Pada Minggu (30/8/2026) mulai pukul 08.00 WIB, tim gabungan melaksanakan pengecekan, pemantauan dan pendinginan di lokasi Karhutla yang berada di Kecamatan Talang Muandau, Kabupaten Bengkalis.
Lahan yang terdampak kebakaran diperkirakan mencapai ±12 hektare.
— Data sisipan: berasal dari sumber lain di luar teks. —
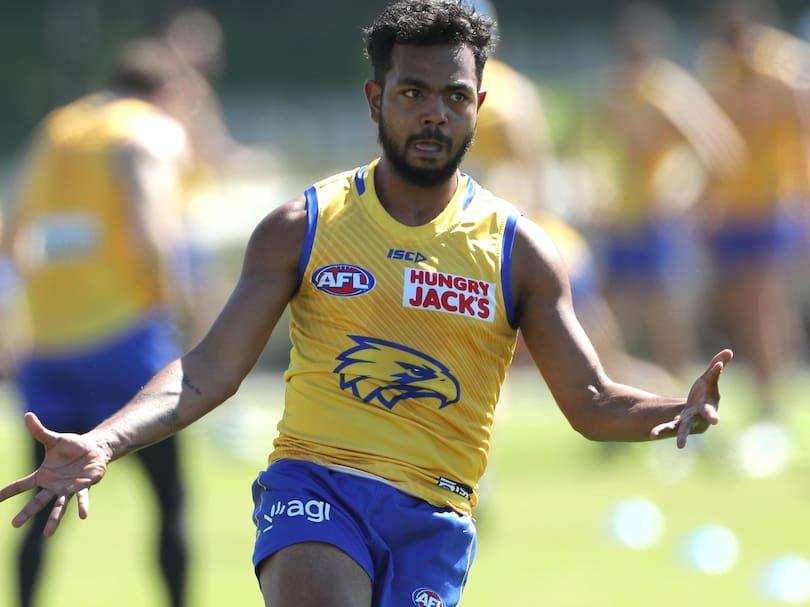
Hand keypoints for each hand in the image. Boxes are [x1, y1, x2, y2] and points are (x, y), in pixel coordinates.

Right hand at [0, 412, 108, 535]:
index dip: (7, 492)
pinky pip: (82, 497)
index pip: (21, 485)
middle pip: (37, 501)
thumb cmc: (71, 446)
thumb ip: (40, 431)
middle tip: (14, 525)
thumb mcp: (54, 439)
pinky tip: (83, 516)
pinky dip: (82, 506)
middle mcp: (54, 486)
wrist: (93, 449)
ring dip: (54, 519)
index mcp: (43, 475)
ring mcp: (68, 488)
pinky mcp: (84, 486)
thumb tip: (27, 415)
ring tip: (48, 534)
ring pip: (59, 506)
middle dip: (26, 513)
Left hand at [649, 349, 732, 447]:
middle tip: (717, 420)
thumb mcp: (709, 380)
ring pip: (685, 429)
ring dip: (682, 436)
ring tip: (680, 446)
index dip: (715, 373)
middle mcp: (702, 414)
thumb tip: (729, 351)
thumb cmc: (704, 394)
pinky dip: (661, 431)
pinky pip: (668, 428)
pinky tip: (652, 435)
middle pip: (708, 415)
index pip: (714, 384)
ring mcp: (689, 421)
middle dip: (712, 416)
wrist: (696, 412)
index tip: (717, 365)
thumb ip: (716, 368)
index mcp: (711, 402)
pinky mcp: (676, 425)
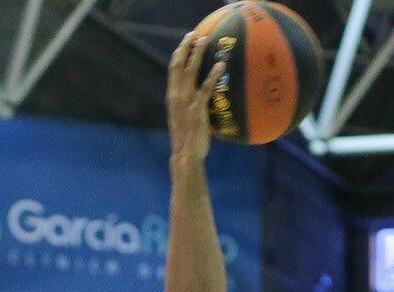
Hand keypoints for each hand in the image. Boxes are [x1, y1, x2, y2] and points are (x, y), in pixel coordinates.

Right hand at [165, 33, 225, 164]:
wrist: (186, 154)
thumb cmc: (187, 138)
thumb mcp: (184, 117)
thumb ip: (189, 105)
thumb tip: (201, 98)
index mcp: (172, 96)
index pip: (173, 69)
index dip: (179, 54)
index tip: (186, 43)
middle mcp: (176, 95)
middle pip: (179, 64)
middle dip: (186, 47)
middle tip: (194, 35)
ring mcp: (186, 101)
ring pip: (190, 71)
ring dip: (197, 53)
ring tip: (205, 41)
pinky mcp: (197, 108)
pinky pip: (206, 87)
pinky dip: (213, 74)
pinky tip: (221, 64)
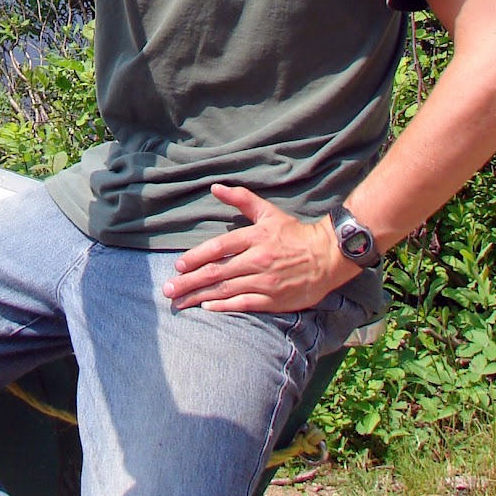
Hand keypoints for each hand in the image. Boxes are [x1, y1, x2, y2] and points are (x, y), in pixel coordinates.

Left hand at [162, 184, 345, 313]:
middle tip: (168, 290)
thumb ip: (241, 199)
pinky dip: (224, 307)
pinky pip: (244, 304)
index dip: (195, 257)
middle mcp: (257, 260)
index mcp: (254, 238)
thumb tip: (215, 188)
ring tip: (179, 303)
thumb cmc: (294, 233)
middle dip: (188, 282)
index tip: (178, 266)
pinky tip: (207, 307)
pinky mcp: (274, 300)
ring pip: (226, 290)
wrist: (327, 256)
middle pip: (216, 272)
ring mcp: (265, 282)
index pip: (218, 247)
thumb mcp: (268, 212)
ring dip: (199, 297)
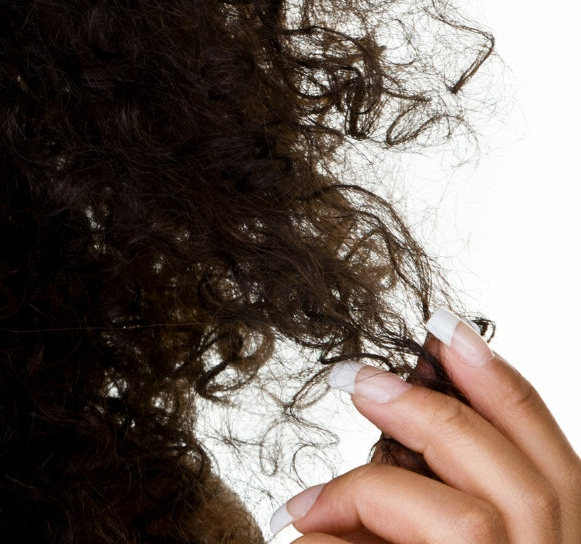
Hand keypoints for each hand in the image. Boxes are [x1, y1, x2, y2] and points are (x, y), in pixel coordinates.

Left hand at [268, 308, 580, 543]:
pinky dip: (337, 536)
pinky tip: (300, 536)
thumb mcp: (423, 535)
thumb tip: (389, 400)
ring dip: (378, 490)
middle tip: (358, 381)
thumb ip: (428, 487)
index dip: (505, 390)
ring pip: (469, 522)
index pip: (559, 466)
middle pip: (527, 484)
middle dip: (439, 418)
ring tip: (306, 501)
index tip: (448, 331)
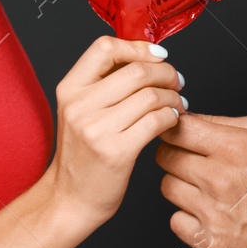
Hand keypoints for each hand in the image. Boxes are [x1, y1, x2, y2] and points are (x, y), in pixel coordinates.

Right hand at [43, 36, 185, 229]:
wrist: (69, 200)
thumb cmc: (81, 155)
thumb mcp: (79, 111)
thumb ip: (104, 84)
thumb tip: (145, 57)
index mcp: (69, 89)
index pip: (105, 48)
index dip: (138, 47)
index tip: (158, 56)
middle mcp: (79, 105)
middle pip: (136, 71)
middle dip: (165, 73)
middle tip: (176, 82)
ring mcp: (96, 129)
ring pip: (150, 95)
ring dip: (173, 98)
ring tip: (177, 104)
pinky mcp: (116, 151)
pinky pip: (156, 121)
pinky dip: (171, 117)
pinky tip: (172, 121)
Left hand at [156, 113, 246, 247]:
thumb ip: (222, 123)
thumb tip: (189, 119)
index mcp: (233, 148)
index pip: (176, 130)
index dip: (173, 130)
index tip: (175, 134)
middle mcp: (220, 180)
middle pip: (165, 158)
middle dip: (175, 154)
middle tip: (192, 160)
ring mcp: (214, 213)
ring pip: (168, 188)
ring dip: (181, 185)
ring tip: (205, 187)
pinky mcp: (213, 241)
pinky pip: (176, 222)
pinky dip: (187, 217)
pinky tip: (207, 212)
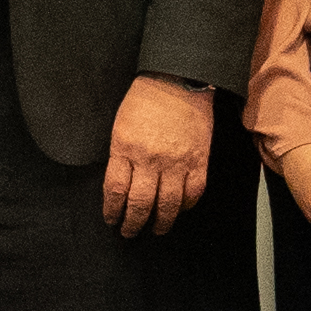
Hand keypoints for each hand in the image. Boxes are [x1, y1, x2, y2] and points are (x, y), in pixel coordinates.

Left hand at [103, 78, 214, 238]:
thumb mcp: (121, 126)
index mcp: (125, 148)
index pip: (116, 191)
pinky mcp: (198, 160)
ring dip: (160, 223)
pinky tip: (180, 210)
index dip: (112, 211)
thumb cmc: (146, 99)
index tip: (111, 220)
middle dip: (132, 224)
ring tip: (155, 230)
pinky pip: (193, 193)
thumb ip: (120, 156)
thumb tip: (120, 186)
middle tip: (129, 232)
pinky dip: (186, 206)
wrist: (179, 79)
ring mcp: (177, 162)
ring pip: (168, 205)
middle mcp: (150, 159)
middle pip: (140, 204)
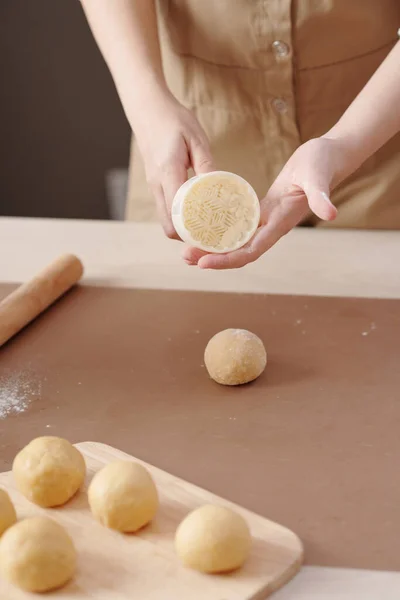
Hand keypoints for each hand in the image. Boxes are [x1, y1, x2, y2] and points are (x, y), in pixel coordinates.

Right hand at [131, 91, 213, 237]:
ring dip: (182, 228)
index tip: (210, 237)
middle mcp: (156, 185)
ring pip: (165, 219)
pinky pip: (165, 209)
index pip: (175, 215)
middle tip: (210, 237)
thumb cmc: (173, 120)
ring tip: (205, 228)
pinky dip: (178, 216)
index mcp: (168, 173)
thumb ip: (206, 165)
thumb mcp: (196, 138)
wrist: (147, 108)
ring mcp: (152, 186)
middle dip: (187, 236)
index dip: (191, 232)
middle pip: (168, 225)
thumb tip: (219, 188)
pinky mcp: (154, 184)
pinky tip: (195, 212)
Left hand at [183, 136, 344, 268]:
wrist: (330, 157)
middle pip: (238, 252)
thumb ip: (322, 196)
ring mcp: (266, 221)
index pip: (251, 250)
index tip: (204, 263)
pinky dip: (220, 232)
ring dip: (212, 248)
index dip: (227, 259)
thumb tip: (331, 214)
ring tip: (187, 251)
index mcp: (281, 223)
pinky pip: (237, 227)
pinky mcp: (262, 210)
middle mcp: (271, 227)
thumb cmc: (323, 164)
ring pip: (236, 242)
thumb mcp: (318, 177)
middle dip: (212, 257)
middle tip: (185, 256)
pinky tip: (202, 230)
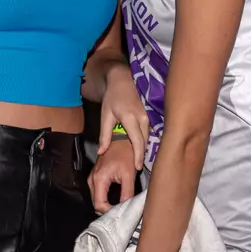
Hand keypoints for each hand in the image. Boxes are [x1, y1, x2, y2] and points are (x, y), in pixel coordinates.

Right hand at [89, 146, 138, 212]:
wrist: (121, 139)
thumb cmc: (125, 154)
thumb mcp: (129, 174)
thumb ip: (127, 192)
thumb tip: (126, 207)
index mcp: (99, 179)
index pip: (99, 204)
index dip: (109, 212)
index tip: (120, 214)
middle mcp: (92, 179)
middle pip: (95, 203)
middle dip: (107, 210)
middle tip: (120, 213)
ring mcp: (92, 177)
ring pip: (96, 198)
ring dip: (105, 205)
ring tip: (118, 208)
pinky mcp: (95, 176)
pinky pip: (97, 192)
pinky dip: (104, 199)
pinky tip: (114, 201)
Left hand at [91, 64, 145, 210]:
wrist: (123, 80)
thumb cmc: (112, 98)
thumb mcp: (105, 115)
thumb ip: (104, 134)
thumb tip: (101, 152)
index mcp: (130, 118)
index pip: (137, 140)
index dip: (138, 155)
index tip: (137, 168)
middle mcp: (142, 119)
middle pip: (144, 142)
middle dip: (141, 156)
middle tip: (136, 171)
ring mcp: (147, 117)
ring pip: (147, 139)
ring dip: (142, 150)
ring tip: (137, 164)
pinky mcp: (148, 118)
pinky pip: (147, 134)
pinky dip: (143, 143)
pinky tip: (139, 151)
Kondisi api di lokasi telah padam setelah diguyur hujan, namun masih terdapat asap sehingga petugas melakukan pendinginan untuk memastikan tidak ada potensi munculnya kembali titik api.
Sebanyak 70 personel gabungan dikerahkan dalam kegiatan tersebut, terdiri dari BPBD Talang Muandau, TRC BPBD Kabupaten Bengkalis, TNI, Polri, MPB Desa Tasik Tebing Serai, BBKSDA, Camat Talang Muandau-Regadam serta Pemerintah Desa Tasik Tebing Serai.
Petugas juga mengerahkan sejumlah peralatan pemadaman dan pendinginan, seperti mesin mini striker, selang, nozzle dan selang isap dari BPBD, MPB maupun Polri.
Selain melakukan pendinginan dan pembasahan lahan, tim gabungan juga melakukan verifikasi titik panas melalui Dashboard Lancang Kuning, sekaligus melakukan pemantauan untuk memastikan kondisi di lokasi tetap aman.
Polres Bengkalis bersama seluruh unsur terkait berkomitmen untuk terus meningkatkan pemantauan dan penanganan Karhutla guna mencegah munculnya kembali titik api serta menjaga lingkungan dan keselamatan masyarakat.
Selama kegiatan berlangsung, situasi di lokasi aman dan terkendali.